▶ **Task brief**:
Give the data below again exactly, and drop each picture from it.

##### Data records #####

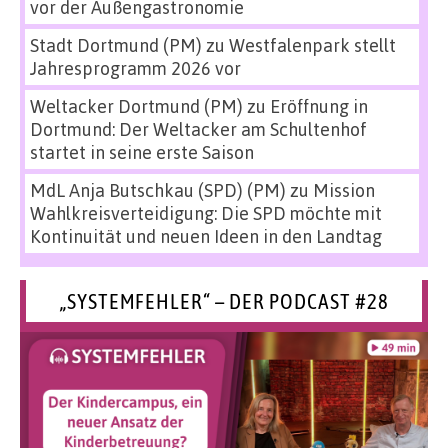
vor der Außengastronomie
Stadt Dortmund (PM)
zu
Westfalenpark stellt
Jahresprogramm 2026 vor
Weltacker Dortmund (PM)
zu
Eröffnung in
Dortmund: Der Weltacker am Schultenhof
startet in seine erste Saison
MdL Anja Butschkau (SPD) (PM)
zu
Mission
Wahlkreisverteidigung: Die SPD möchte mit
Kontinuität und neuen Ideen in den Landtag
„SYSTEMFEHLER“ – DER PODCAST #28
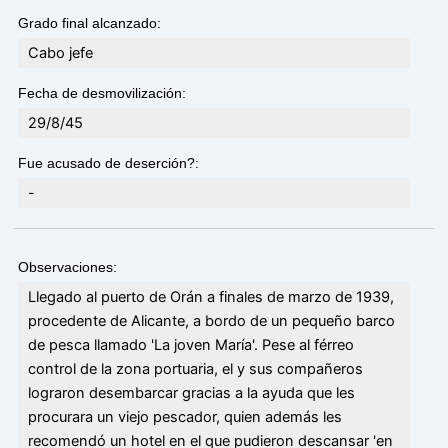
Grado final alcanzado:
Cabo jefe
Fecha de desmovilización:
29/8/45
Fue acusado de deserción?:
-
Observaciones:
Llegado al puerto de Orán a finales de marzo de 1939,
procedente de Alicante, a bordo de un pequeño barco
de pesca llamado 'La joven María'. Pese al férreo
control de la zona portuaria, el y sus compañeros
lograron desembarcar gracias a la ayuda que les
procurara un viejo pescador, quien además les
recomendó un hotel en el que pudieron descansar 'en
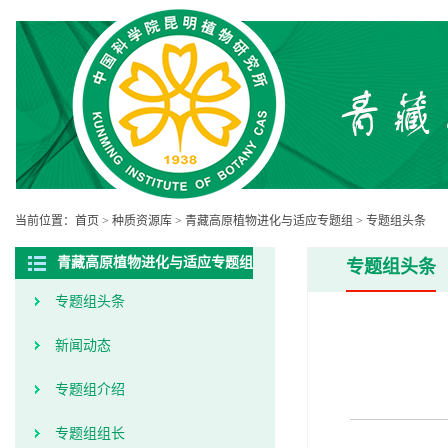
当前位置：
首页
>
种质资源库
>
青藏高原植物进化与适应专题组
>
专题组头条
青藏高原植物进化与适应专题组
专题组头条
专题组头条
新闻动态
专题组介绍
专题组组长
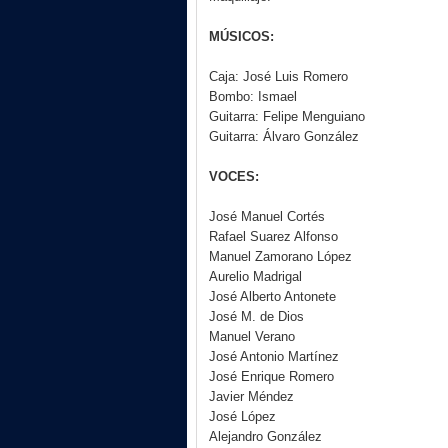
MÚSICOS:
Caja: José Luis Romero
Bombo: Ismael
Guitarra: Felipe Menguiano
Guitarra: Álvaro González
VOCES:
José Manuel Cortés
Rafael Suarez Alfonso
Manuel Zamorano López
Aurelio Madrigal
José Alberto Antonete
José M. de Dios
Manuel Verano
José Antonio Martínez
José Enrique Romero
Javier Méndez
José López
Alejandro González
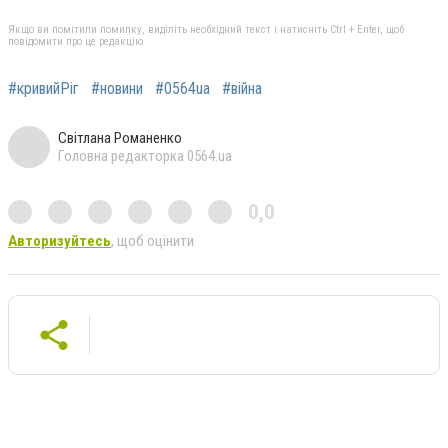
Якщо ви помітили помилку, виділіть необхідний текст і натисніть Ctrl + Enter, щоб
повідомити про це редакцію
#кривийРіг
#новини
#0564ua
#війна
Світлана Романенко
Головна редакторка 0564.ua
0,0
Авторизуйтесь
, щоб оцінити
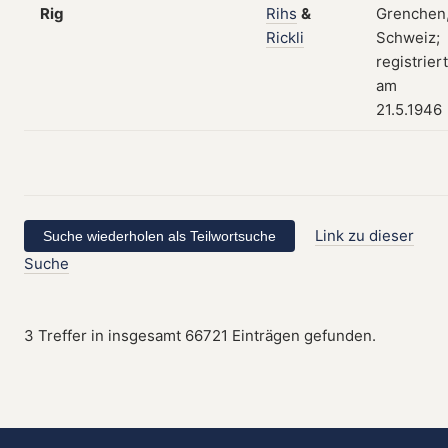
Rig
Rihs
&
Grenchen
Rickli
Schweiz;
registriert
am
21.5.1946
Link zu dieser
Suche
3 Treffer in insgesamt 66721 Einträgen gefunden.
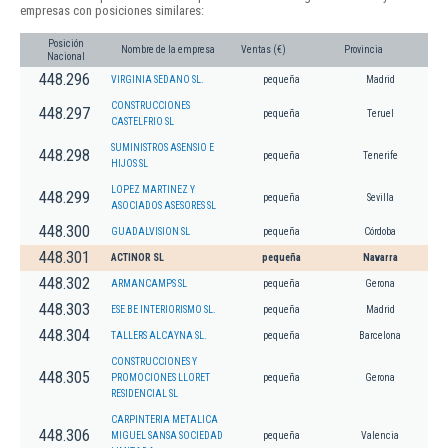
empresas con posiciones similares:
Posición
Nombre de la empresa
Ventas (€)
Provincia
Nacional
448.296
VIRGINIA SEDANO SL.
pequeña
Madrid
CONSTRUCCIONES
448.297
pequeña
Teruel
CASTELFRIO SL
SUMINISTROS ASENSIO E
448.298
pequeña
Tenerife
HIJOS SL
LOPEZ MARTINEZ Y
448.299
pequeña
Sevilla
ASOCIADOS ASESORES SL
448.300
GUADALVISION SL
pequeña
Córdoba
448.301
ACTINOR SL
pequeña
Navarra
448.302
ARMANCAMPS SL
pequeña
Gerona
448.303
ESE BE INTERIORISMO SL.
pequeña
Madrid
448.304
TALLERS ALCAYNA SL.
pequeña
Barcelona
CONSTRUCCIONES Y
448.305
PROMOCIONES LLORET
pequeña
Gerona
RESIDENCIAL SL
CARPINTERIA METALICA
448.306
MIGUEL SANSA SOCIEDAD
pequeña
Valencia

#####

▶ **Exercise result**:
vor der Außengastronomie
Stadt Dortmund (PM)
zu
Westfalenpark stellt
Jahresprogramm 2026 vor
Weltacker Dortmund (PM)
zu
Eröffnung in
Dortmund: Der Weltacker am Schultenhof
startet in seine erste Saison
MdL Anja Butschkau (SPD) (PM)
zu
Mission
Wahlkreisverteidigung: Die SPD möchte mit
Kontinuität und neuen Ideen in den Landtag
„SYSTEMFEHLER“ – DER PODCAST #28
Grado final alcanzado:
Cabo jefe
Fecha de desmovilización:
29/8/45
Fue acusado de deserción?:
-
Observaciones:
Llegado al puerto de Orán a finales de marzo de 1939,
procedente de Alicante, a bordo de un pequeño barco
de pesca llamado 'La joven María'. Pese al férreo
control de la zona portuaria, el y sus compañeros
lograron desembarcar gracias a la ayuda que les
procurara un viejo pescador, quien además les
recomendó un hotel en el que pudieron descansar 'en
当前位置：
首页
>
种质资源库
>
青藏高原植物进化与适应专题组
>
专题组头条
青藏高原植物进化与适应专题组
专题组头条
专题组头条
新闻动态
专题组介绍
专题组组长
MÚSICOS:
Caja: José Luis Romero
Bombo: Ismael
Guitarra: Felipe Menguiano
Guitarra: Álvaro González
VOCES:
José Manuel Cortés
Rafael Suarez Alfonso
Manuel Zamorano López
Aurelio Madrigal
José Alberto Antonete
José M. de Dios
Manuel Verano
José Antonio Martínez
José Enrique Romero
Javier Méndez
José López
Alejandro González
Якщо ви помітили помилку, виділіть необхідний текст і натисніть Ctrl + Enter, щоб
повідомити про це редакцію
#кривийРіг
#новини
#0564ua
#війна
Світлана Романенко
Головна редакторка 0564.ua
0,0
Авторизуйтесь
, щоб оцінити
Rig
Rihs
&
Grenchen
Rickli
Schweiz;
registriert
am
21.5.1946
Link zu dieser
Suche
3 Treffer in insgesamt 66721 Einträgen gefunden.
empresas con posiciones similares:
Posición
Nombre de la empresa
Ventas (€)
Provincia
Nacional
448.296
VIRGINIA SEDANO SL.
pequeña
Madrid
CONSTRUCCIONES
448.297
pequeña
Teruel
CASTELFRIO SL
SUMINISTROS ASENSIO E
448.298
pequeña
Tenerife
HIJOS SL
LOPEZ MARTINEZ Y
448.299
pequeña
Sevilla
ASOCIADOS ASESORES SL
448.300
GUADALVISION SL
pequeña
Córdoba
448.301
ACTINOR SL
pequeña
Navarra
448.302
ARMANCAMPS SL
pequeña
Gerona
448.303
ESE BE INTERIORISMO SL.
pequeña
Madrid
448.304
TALLERS ALCAYNA SL.
pequeña
Barcelona
CONSTRUCCIONES Y
448.305
PROMOCIONES LLORET
pequeña
Gerona
RESIDENCIAL SL
CARPINTERIA METALICA
448.306
MIGUEL SANSA SOCIEDAD
pequeña
Valencia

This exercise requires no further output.